Soru korkutucu olabilir ancak Rusya, Ukrayna işgali başladığından beri neredeyse her gün bir “nükleer savaş başlaması ihtimalinden” bahsediyor. ABD ve AB’nin böylesine bir tartışmaya girmemesi belli ki Rus tarafını bu konuyu daha fazla gündeme getirmeye teşvik ediyor. Ukrayna işgalinin olduğu bir dönemde nükleer savaşın da sık sık dile getirilmesi, Rusya’nın daha neler yapabileceğine dair tüm dünyaya net bir mesaj verme amacından kaynaklanıyor. Korkunç İvan geri geldi, herkes haddini bilsin. İşte Putin’in stratejik dehası!
Peki bir senaryo olarak, Rusya atom bombası kullansa içimizdeki Putinciler ne der? Bu sorunun cevabı; Rusya’nın Ukrayna işgalini NATO kuşatmasıyla gerekçelendiren, Rus bombalarına ABD emperyalizminin kanlı tarihini anlatarak yanıt veren Rus sevicilerin bugün de bulundukları konumu anlamamıza yardım edecek.
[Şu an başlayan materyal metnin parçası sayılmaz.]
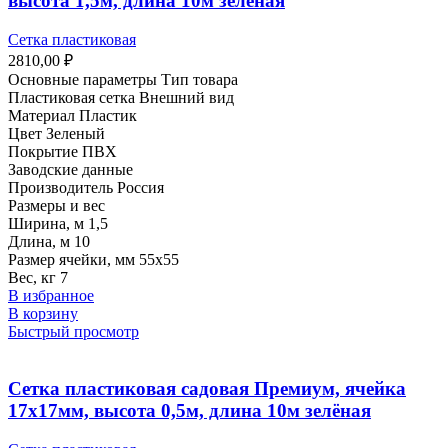
высота 1,5м, длина 10м зеленая
Сетка пластиковая
2810,00
₽
Основные параметры Тип товара
Пластиковая сетка Внешний вид
Материал Пластик
Цвет Зеленый
Покрытие ПВХ
Заводские данные
Производитель Россия
Размеры и вес
Ширина, м 1,5
Длина, м 10
Размер ячейки, мм 55х55
Вес, кг 7
В избранное
В корзину
Быстрый просмотр
Сетка пластиковая садовая Премиум, ячейка
17х17мм, высота 0,5м, длина 10м зелёная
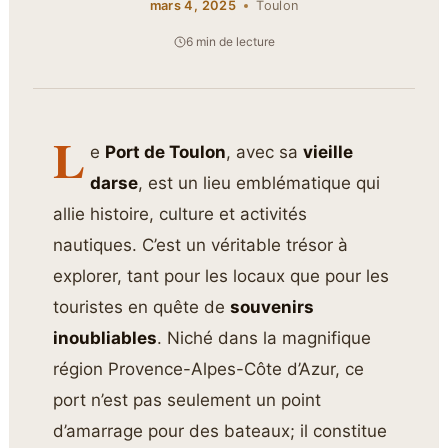
mars 4, 2025
Toulon
6 min de lecture
L
e
Port de Toulon
, avec sa
vieille
darse
, est un lieu emblématique qui
allie histoire, culture et activités
nautiques. C’est un véritable trésor à
explorer, tant pour les locaux que pour les
touristes en quête de
souvenirs
inoubliables
. Niché dans la magnifique
région Provence-Alpes-Côte d’Azur, ce
port n’est pas seulement un point
d’amarrage pour des bateaux; il constitue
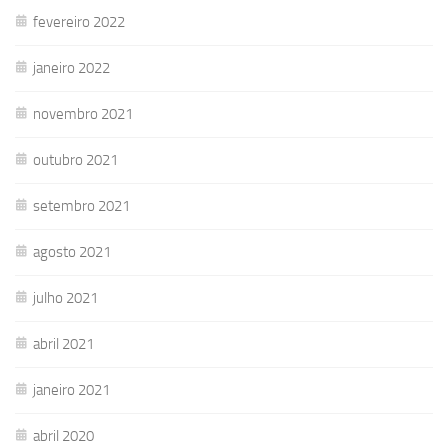
fevereiro 2022
janeiro 2022
novembro 2021
outubro 2021
setembro 2021
agosto 2021
julho 2021
abril 2021
janeiro 2021
abril 2020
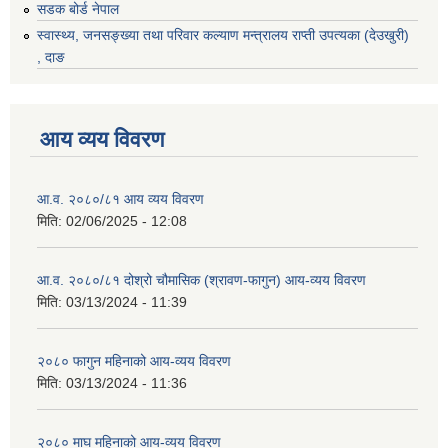
सडक बोर्ड नेपाल
स्वास्थ्य, जनसङ्ख्या तथा परिवार कल्याण मन्त्रालय राप्ती उपत्यका (देउखुरी)
, दाङ
आय व्यय विवरण
आ.व. २०८०/८१ आय व्यय विवरण
मिति:
02/06/2025 - 12:08
आ.व. २०८०/८१ दोश्रो चौमासिक (श्रावण-फागुन) आय-व्यय विवरण
मिति:
03/13/2024 - 11:39
२०८० फागुन महिनाको आय-व्यय विवरण
मिति:
03/13/2024 - 11:36
२०८० माघ महिनाको आय-व्यय विवरण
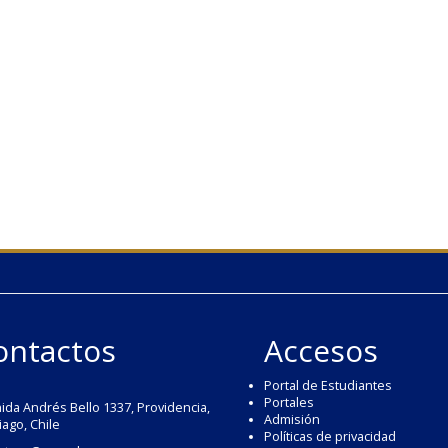
ontactos
Accesos
Portal de Estudiantes
Portales
ida Andrés Bello 1337, Providencia,
Admisión
iago, Chile
Políticas de privacidad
Böylesine bir felaket tablosunda; propaganda mekanizması çalışacak, “Rus devletine bağlı medya” Rusya’nın atom bombası kullanmadığını, “bazı bilimsel araştırmalar yaptığını” söyleyecek, haberleri de batının “dezenformasyonu” olarak niteleyecek.
Çernobil’de olduğu gibi olayın saklanamayacak derece açığa çıkmasıyla birlikte, Rus devleti “Rusya’nın kuşatıldığını, NATO’nun sürekli genişlediğini ve gerilim yarattığını, ayrıca atom bombası atılan yerde belli Nazi gruplarının tespit edildiğini, yeryüzünün bu gruplardan ‘temizlenmesi’ gerektiği” açıklaması yapacak.
İçimizdeki Rus severler ortada bir çatışma olduğunu ve “Rus devletinin meşru müdafaa hakkını kullandığını” söyleyecekler, tüm dünyada tepkilerin artmasıyla daha farklı bir mevziye çekilip, NATO’nun ve ABD’nin kanlı tarihi hakkında dersler vermeye başlayacaklar. Ardından da atom bombasına tepki gösterenlere “Madem atom bombasına karşısınız, neden Hiroşima’da sustunuz?” sorunu sorup, onları “samimiyetsiz” olmakla suçlayacaklar.
“Sömürgecilik” silahını çekip, dünya kamuoyunda oluşan tepkiyi “ırkçılık” üzerinden açıklayacaklar. Atom bombasının yarattığı şok dalgası etrafa yayılırken, Ruslara yönelik genel tepkinin “ırkçılık” olduğunu; batılının içindeki düşmanca duyguların ortaya çıktığını anlatacaklar. Bu “düşmanlığı” açığa çıkardığı için de içten içe atom bombasına sempati duyacaklar.
Atom bombasını batılıların icat ettiğini, Rusya’yı atom bombası için batılıların “kışkırttığını” söyleyecekler. Batı bloğunun bir araya gelmesinin Rusya’yı tahrik ettiğini, dünyanın Rusya’yı “ötekileştirmeye” çalıştığını söyleyerek; sözde “derin”, özde “Rusçu” analizler yapacaklar.
O kadar uzun analizler yapacaklar ki, o esnada atom bombasından ölen masum insanları bile hatırlamayacaklar; ortada atom bombasını kimin kullandığını bile söylemeyen bir laf kalabalığı kalacak.
En son aşamada ise büyük bir hınçla dönüp, “Biz Rusçu değiliz”, “Asıl siz Amerikancısınız” diyecekler.
Olmaz mı? Yazıda “atom bombası” geçen yerlere “Ukrayna işgali” koyun; anlatılan distopyanın bugün de aynen savunulduğunu göreceksiniz. Sadece ideolojik değil de bu düşüncelerin kökeni; temelinde baskıcı, otoriter rejimlere duyulan özlem yatıyor. Putin bu özlemi gideren, “sert baba”yı ifade eden bir figür.